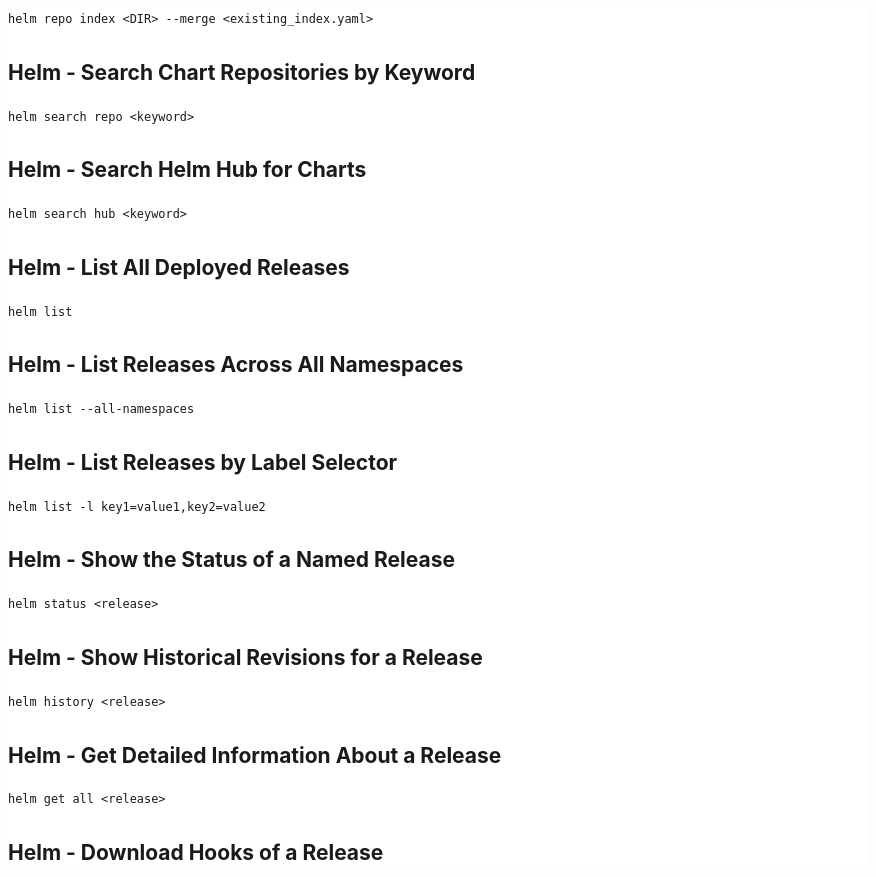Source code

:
 ```
helm repo index <DIR> --merge <existing_index.yaml>
```

## Helm - Search Chart Repositories by Keyword

```
helm search repo <keyword>
```

## Helm - Search Helm Hub for Charts

```
helm search hub <keyword>
```

## Helm - List All Deployed Releases

```
helm list
```

## Helm - List Releases Across All Namespaces

```
helm list --all-namespaces
```

## Helm - List Releases by Label Selector

```
helm list -l key1=value1,key2=value2
```

## Helm - Show the Status of a Named Release

```
helm status <release>
```

## Helm - Show Historical Revisions for a Release

```
helm history <release>
```

## Helm - Get Detailed Information About a Release

```
helm get all <release>
```

## Helm - Download Hooks of a Release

# Task directions
Copy out each line of the data that has the word "Show" in it.

# Response to this task
## Helm - Show the Status of a Named Release
## Helm - Show Historical Revisions for a Release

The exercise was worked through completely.